**Yapılacak İşler:**
1 - Bağımsız denetçi seçimine ilişkin metinde "Genel kurulca bağımsız" ile "bu süreler getirilmiştir[25]." arasındaki kısmı, iki uç da dahil olmak üzere yeniden yazın ve "60 gün" ifadesini "30 gün" ile değiştirin.
2 - Bağımsız denetçi seçimine ilişkin metni kaldığı yerden sürdürün.

**Metin Bölümü:**
________________________

TTK’nın 399/1 maddesine göre denetçinin, şirket genel kurulu tarafından, topluluk denetçisinin ise ana şirketin genel kurulu tarafından her faaliyet dönemi ve her halde görevi yerine getireceği faaliyet dönemi bitmeden seçileceği belirtilmiştir. Bununla beraber, yönetim kurulu, seçimden sonra gecikmeksizin denetleme görevini hangi denetçiye verdiğini ticaret siciline tescil ettirir ve bunu Türkiye Ticaret Sicili Gazetesi ile internet sitesinde ilan eder. Maddeden anlaşıldığı üzere birden fazla faaliyet dönemi için denetçi seçilemeyecek olup her faaliyet dönemi için ayrı denetçi seçimi yapılacaktır[20]. Yeni faaliyet döneminde denetçi seçimi yapılmadan mevcut denetçinin görevine devam etmesi halinde, bu denetçinin hazırlayacağı raporlar yok hükmünde olacaktır[21]. Aynı zamanda bir faaliyet dönemini geçen seçimler ve kendiliğinden uzayan denetim sözleşmeleri geçersizdir[22]. Bu düzenlemelere ve sınırlamalara esas olan düşünce, tarafların, görev ve ilişkiyi her dönem için değerlendirmesi ve denetim görevinin bilinçli bir şekilde yerine getirilmesinin sağlanmasıdır[23].
Genel kurulca bağımsız denetçi seçimi yapıldıktan sonra yönetim kurulu tarafından gecikmeksizin, seçilen bağımsız denetçi ile bağımsız denetim sözleşmesi yapılarak denetim görevinin verilmesi gerekir[24]. Denetim sözleşmesi, TTK uyarınca denetim kuruluşu veya denetim üstlenen bağımsız denetçinin seçildiği hesap dönemi için, denetim kuruluşu veya denetim üstlenen bağımsız denetçinin seçiminden itibaren en geç 60 gün içinde yapılır. Bu süre içinde, denetimi üstlenenin yazılı ihtarına rağmen denetlenen işletme sözleşme yapmaktan kaçınırsa, denetimi üstlenen durumu izleyen 10 gün içinde KGK’ye bildirir (BDY m.29/3). Yönetmeliğin ilk halinde bu süreler bulunmamaktaydı ve bu durum zorluklarla neden oluyordu. Bu nedenle yönetmelikte değişiklik yapılarak bu süreler getirilmiştir[25].

________________________

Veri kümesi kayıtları
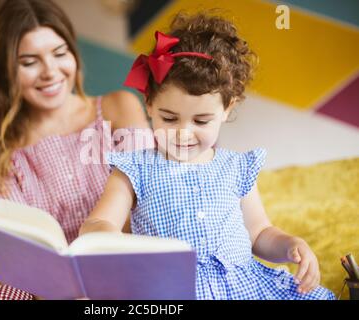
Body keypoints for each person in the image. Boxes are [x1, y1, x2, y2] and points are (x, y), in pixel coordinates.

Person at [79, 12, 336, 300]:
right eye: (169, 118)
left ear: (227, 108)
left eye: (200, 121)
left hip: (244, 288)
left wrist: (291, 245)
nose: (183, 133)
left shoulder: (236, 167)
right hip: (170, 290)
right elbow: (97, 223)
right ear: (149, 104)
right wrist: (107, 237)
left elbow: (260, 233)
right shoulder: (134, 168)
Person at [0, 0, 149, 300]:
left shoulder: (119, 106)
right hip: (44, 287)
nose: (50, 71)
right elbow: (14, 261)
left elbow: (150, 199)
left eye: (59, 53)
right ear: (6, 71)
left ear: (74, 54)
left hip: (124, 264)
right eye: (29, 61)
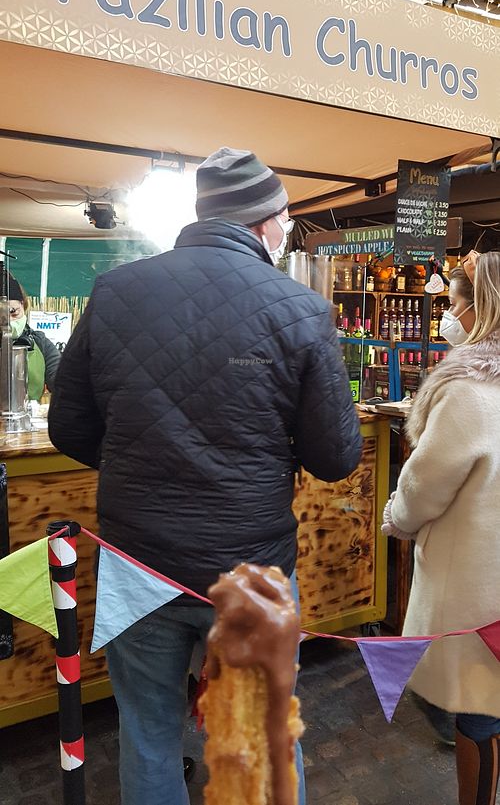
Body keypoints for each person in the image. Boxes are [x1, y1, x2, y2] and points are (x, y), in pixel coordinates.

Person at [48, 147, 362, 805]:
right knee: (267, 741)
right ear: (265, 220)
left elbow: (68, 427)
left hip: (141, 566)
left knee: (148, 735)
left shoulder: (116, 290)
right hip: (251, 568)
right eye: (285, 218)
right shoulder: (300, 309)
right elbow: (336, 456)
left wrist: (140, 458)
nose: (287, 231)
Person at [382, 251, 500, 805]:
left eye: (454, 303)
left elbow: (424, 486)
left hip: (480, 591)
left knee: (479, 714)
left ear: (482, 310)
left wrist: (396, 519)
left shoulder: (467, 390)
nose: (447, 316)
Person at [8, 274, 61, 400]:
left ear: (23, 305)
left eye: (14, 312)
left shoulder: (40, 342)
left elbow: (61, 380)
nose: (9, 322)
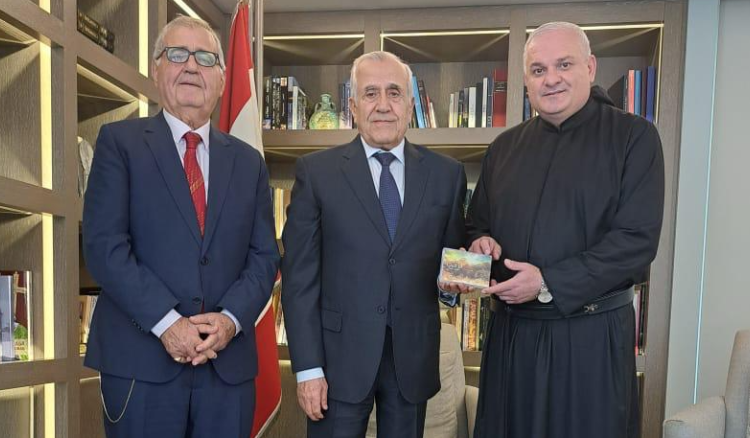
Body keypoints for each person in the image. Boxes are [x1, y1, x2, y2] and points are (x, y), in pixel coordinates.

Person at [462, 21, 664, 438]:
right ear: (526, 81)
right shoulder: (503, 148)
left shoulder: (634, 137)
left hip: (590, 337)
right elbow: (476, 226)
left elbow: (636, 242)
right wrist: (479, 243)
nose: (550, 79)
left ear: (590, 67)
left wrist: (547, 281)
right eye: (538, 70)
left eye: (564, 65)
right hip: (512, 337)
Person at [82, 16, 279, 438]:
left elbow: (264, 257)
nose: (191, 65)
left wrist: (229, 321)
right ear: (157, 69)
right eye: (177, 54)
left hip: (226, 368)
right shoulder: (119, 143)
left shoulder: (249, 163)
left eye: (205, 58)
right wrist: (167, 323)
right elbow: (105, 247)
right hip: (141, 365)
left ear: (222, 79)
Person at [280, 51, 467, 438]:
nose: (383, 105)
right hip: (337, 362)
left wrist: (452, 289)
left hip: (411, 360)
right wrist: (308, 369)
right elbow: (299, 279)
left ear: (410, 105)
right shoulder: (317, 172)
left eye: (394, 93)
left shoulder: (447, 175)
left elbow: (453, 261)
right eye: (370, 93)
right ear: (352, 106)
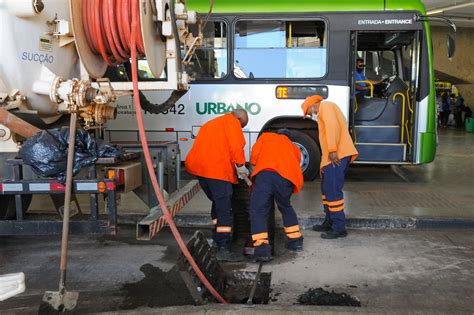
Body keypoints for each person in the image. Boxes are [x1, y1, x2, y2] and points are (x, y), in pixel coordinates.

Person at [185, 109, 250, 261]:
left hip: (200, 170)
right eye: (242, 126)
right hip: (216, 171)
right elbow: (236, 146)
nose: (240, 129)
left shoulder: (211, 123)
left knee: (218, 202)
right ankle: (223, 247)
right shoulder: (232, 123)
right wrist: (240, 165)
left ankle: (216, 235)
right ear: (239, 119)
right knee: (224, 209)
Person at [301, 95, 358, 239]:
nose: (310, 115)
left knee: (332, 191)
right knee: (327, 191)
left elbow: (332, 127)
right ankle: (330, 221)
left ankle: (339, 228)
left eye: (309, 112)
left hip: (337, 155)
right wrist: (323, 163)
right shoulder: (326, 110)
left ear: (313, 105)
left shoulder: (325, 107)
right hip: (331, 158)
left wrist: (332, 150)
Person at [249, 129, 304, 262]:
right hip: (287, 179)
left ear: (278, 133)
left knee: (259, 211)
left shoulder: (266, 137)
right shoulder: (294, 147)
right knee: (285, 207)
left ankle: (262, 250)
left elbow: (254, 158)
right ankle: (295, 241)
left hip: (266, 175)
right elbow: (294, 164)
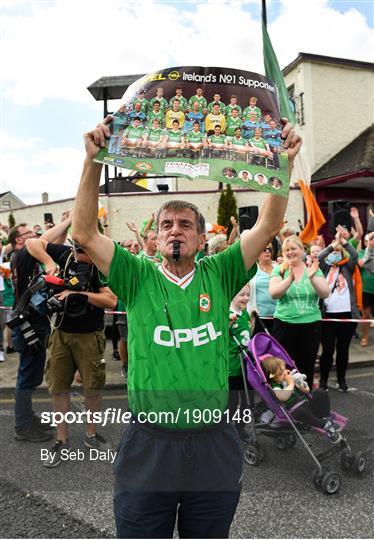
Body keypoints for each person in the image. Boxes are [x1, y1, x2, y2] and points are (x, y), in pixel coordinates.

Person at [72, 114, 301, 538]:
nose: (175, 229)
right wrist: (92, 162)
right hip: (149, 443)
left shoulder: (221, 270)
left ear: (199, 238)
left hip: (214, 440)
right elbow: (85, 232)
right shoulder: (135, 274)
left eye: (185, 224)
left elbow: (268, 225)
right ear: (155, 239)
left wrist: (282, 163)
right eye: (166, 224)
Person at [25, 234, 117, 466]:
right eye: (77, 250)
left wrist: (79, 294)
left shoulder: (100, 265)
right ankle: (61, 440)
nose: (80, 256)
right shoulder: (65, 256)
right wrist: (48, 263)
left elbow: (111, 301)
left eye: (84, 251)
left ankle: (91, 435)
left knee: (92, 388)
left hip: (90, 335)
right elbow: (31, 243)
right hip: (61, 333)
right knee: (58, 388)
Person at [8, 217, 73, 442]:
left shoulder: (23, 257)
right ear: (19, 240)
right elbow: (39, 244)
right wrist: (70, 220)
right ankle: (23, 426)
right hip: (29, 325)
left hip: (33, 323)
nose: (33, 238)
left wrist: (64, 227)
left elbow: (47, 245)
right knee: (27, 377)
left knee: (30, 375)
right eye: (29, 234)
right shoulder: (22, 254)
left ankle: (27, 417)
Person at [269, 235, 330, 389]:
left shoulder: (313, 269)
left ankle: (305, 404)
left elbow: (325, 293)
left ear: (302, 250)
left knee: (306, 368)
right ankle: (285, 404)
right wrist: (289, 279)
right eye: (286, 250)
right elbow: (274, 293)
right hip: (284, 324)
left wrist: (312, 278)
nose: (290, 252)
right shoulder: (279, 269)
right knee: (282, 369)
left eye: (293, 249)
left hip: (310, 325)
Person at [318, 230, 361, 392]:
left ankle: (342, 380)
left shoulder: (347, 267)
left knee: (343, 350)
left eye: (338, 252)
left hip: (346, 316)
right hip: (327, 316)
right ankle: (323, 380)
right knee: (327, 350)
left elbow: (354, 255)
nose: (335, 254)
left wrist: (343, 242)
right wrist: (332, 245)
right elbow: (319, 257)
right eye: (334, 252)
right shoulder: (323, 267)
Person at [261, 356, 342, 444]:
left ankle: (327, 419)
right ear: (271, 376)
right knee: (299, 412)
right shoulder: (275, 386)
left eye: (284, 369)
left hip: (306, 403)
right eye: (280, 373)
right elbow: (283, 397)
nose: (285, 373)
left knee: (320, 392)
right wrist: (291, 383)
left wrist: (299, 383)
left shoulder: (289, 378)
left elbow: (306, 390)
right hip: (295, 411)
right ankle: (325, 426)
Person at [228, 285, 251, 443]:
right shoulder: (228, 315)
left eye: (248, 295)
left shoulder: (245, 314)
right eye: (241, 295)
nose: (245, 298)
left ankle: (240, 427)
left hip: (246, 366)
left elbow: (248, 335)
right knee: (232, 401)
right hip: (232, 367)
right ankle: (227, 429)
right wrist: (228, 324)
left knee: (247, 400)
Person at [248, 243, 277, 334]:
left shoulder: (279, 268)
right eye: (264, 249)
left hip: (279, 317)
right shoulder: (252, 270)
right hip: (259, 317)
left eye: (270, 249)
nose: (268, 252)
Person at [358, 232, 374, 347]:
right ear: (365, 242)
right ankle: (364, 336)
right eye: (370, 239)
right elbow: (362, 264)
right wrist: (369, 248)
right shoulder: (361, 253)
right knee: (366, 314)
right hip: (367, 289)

________________________

**Verilen Yanıtlar:**
1 -
Genel kurulca bağımsız denetçi seçimi yapıldıktan sonra yönetim kurulu tarafından gecikmeksizin, seçilen bağımsız denetçi ile bağımsız denetim sözleşmesi yapılarak denetim görevinin verilmesi gerekir[24]. Denetim sözleşmesi, TTK uyarınca denetim kuruluşu veya denetim üstlenen bağımsız denetçinin seçildiği hesap dönemi için, denetim kuruluşu veya denetim üstlenen bağımsız denetçinin seçiminden itibaren en geç 30 gün içinde yapılır. Bu süre içinde, denetimi üstlenenin yazılı ihtarına rağmen denetlenen işletme sözleşme yapmaktan kaçınırsa, denetimi üstlenen durumu izleyen 10 gün içinde KGK’ye bildirir (BDY m.29/3). Yönetmeliğin ilk halinde bu süreler bulunmamaktaydı ve bu durum zorluklarla neden oluyordu. Bu nedenle yönetmelikte değişiklik yapılarak bu süreler getirilmiştir[25].

2 -
Varsa önceki dönemdeki denetçi nitelikleri devam ediyor ve yasağı yok ise yeniden seçilebilir. Ancak on yıl içinde aynı şirket için toplam yedi yıl denetçi olarak seçilen denetçi üç yıl geçmedikçe denetçi olarak yeniden seçilemez (TTK m.400/2). Bu şekilde denetime tabi bir ortaklığı belli bir süre denetleyen denetçinin, belli bir süre için ara vermek zorunda olmasına, yani aynı denetçinin aynı ortaklığı aralıksız ve sürekli denetleme imkânı olmamasına Türk uygulamasında “rotasyon” adı verilmiştir[26]. Rotasyonun amacı, kesintisiz olarak uzun süren ilişkiler nedeniyle denetleyen ve denetlenen arasında duygusal veya maddi bağların oluşmaması, tarafsızlığın zarar görmemesi ve denetim raporlarının gerçeği yansıtması işlevinin korunmasıdır[27].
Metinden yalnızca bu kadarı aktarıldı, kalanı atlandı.